Most of our generation hates politics because of the boring side without giving the exciting side a chance.
Information on policy is like listening to a lecture about spending money wisely; we all think we know how to do it, but the end results show we often don’t.
I love the exciting side of politics, but I hate the boring stuff. Even more than being bored, I hate when politicians try to smooth us over like we’re all idiots.
Before even introducing themselves, politicians will tell you why they’re so great. Who cares?
Politicians continue to give our generation that patented line that goes something like, “I’m not running for office for me, it’s for you. You’re our future.”
I’ve always wanted to respond with something like, “Oh yeah? All this time, I thought you were the future and not me, considering you are the one running for office and I’m the one probably not going to vote for you because you make me yawn.”

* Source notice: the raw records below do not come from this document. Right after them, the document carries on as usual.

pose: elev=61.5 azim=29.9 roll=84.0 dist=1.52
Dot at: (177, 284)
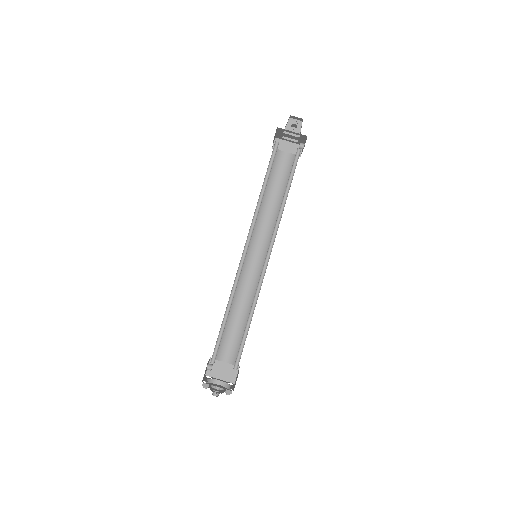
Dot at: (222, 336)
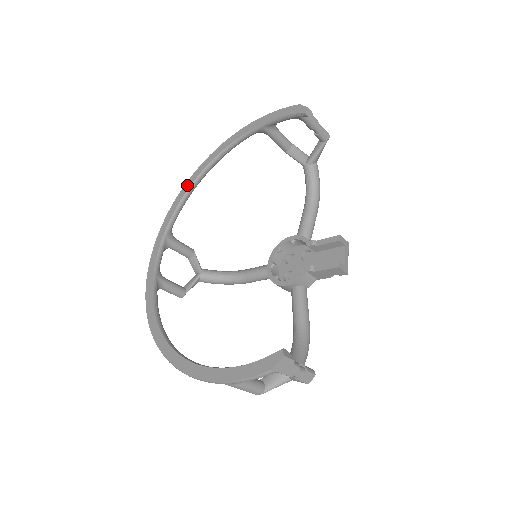
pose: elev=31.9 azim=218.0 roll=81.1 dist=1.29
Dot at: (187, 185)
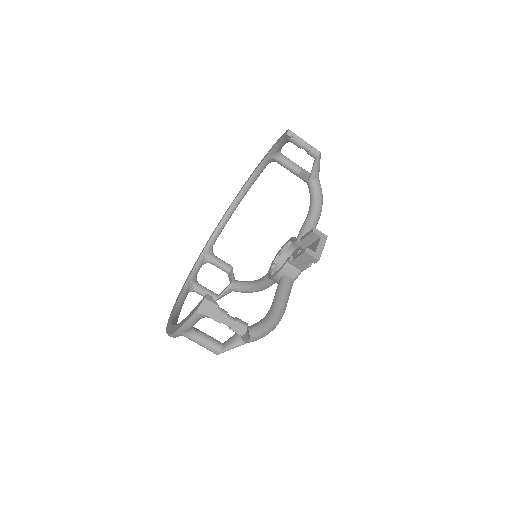
Dot at: (225, 213)
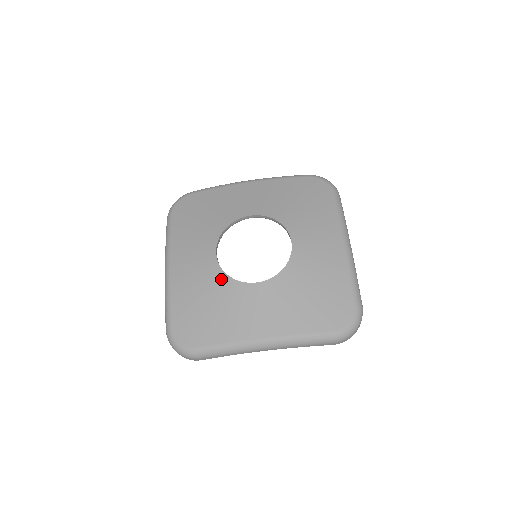
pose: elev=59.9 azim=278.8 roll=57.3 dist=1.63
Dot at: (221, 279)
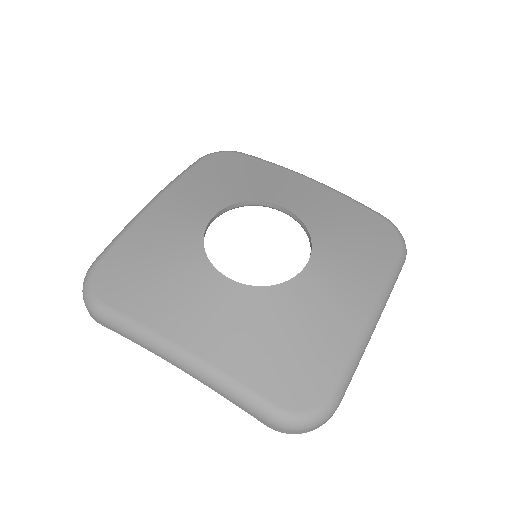
Dot at: (194, 247)
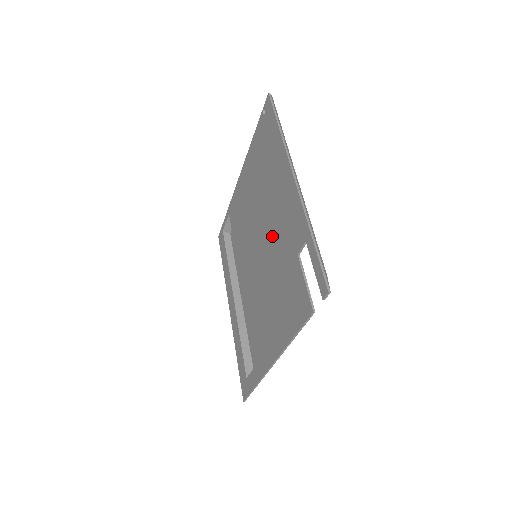
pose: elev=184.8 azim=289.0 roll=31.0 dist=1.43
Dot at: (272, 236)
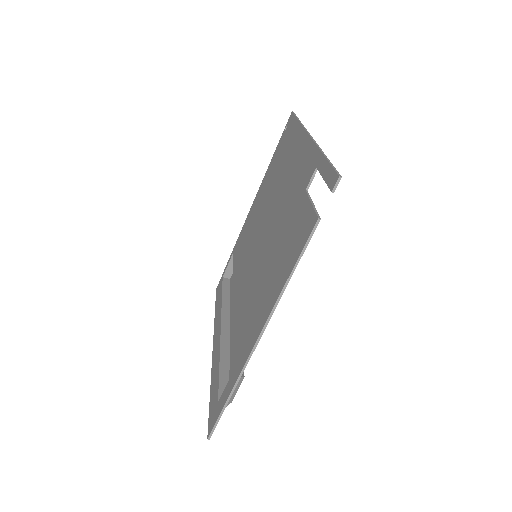
Dot at: (278, 211)
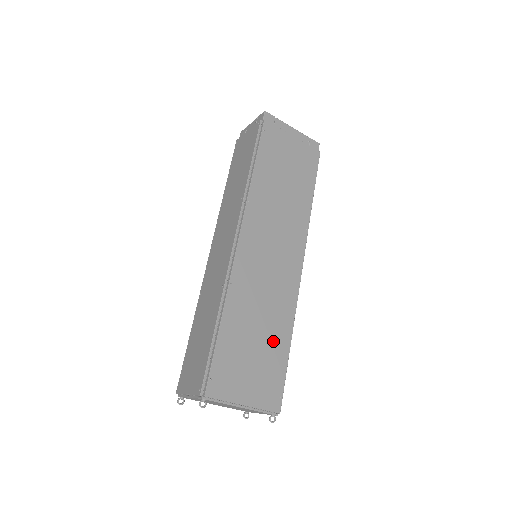
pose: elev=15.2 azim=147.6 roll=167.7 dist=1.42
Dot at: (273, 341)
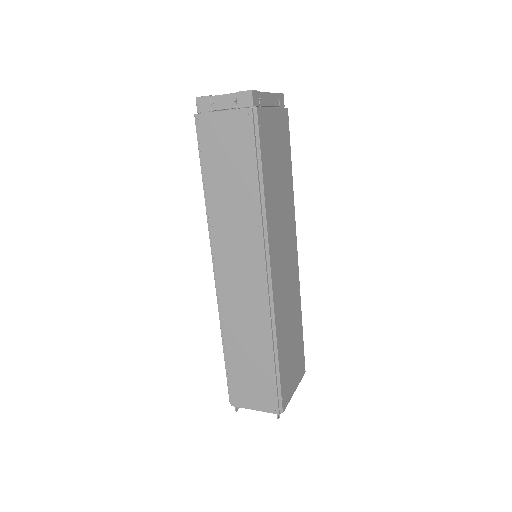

Considering these feelings, traveling to Washington D.C. for the 2011 Conservative Political Action Conference last week was a refreshing experience.
Its focus was so anti-establishment that this rhetorical pandering didn’t happen once. Even though the convention was oriented towards future Republican electoral victories, it didn’t feel like people were begging me to vote for them.
The people at CPAC were interested in sharing ideas and having intelligent policy debates.
One of the reasons I love politics is because everyone involved is ambitious. Whether that ambition is based on a desire for power or on doing the right thing, it’s still ambition.
Everyone is trying to get noticed at all times, especially at an event like CPAC. It’s a dog eat dog world, and sometimes, if you’re in the right place, you may experience something memorable.
For instance, I met a campaign manager for an unnamed Republican candidate for Congress in Massachusetts. He told me that as soon as he took the job, he was putting in applications for other work.
I asked, “why?” in an interested tone.  He looked at me after a couple drags of his Marlboro Menthol 100 and said bluntly, “please tell me you’re not studying politics in college and don’t know that a candidate that breathes a Republican breath would ever win in Massachusetts.”
After that condescending remark, I had to prove my knowledge, so I asked, “What about Scott Brown?”
He laughed really loud, making a scene and making me blush, and looked me right in the eyes and said, “and you would’ve voted for Scott Brown if he ran for Senate wherever you’re from?”
He was right, I wouldn’t have voted for him. Touché’ my friend, and thanks for the brutal honesty.
The crowd was more diverse, charming and passionate than I expected. It made me more excited and more passionate about politics.
A true exchange of conservative ideas, like I witnessed at CPAC, was something I only read about in books. That’s not a low-blow towards Allegheny College but rather an admission that our Political Science department is a little left-of-center, to put it kindly.
Last year, I made the mistake of considering Ron Paul’s victory in the presidential straw-poll as the result of Republican’s political confusion.
The presidential straw-poll winner at CPAC 2011 was, again, Ron Paul.
I’m not convinced his appeal is a result of his politics, but rather his mindset towards Washington politics and the establishment.
I wouldn’t vote for him in 2012, but I believe he is an important Republican figure in the national spotlight.
He is exciting, brash and unapologetic for his conservative ideals.  That was the dominant mindset in the CPAC crowd in 2011, and it was refreshing and hopeful.
I didn’t gain much more political understanding from the convention. Like any convention, people were there to meet, share ideas and maybe have some drinks together.
People from all over the country that share similar interests and ideas in politics got together and had a great time.
That’s what we College Republicans did: met a ton of great people, some important, some not as important, but ultimately had an incredible time.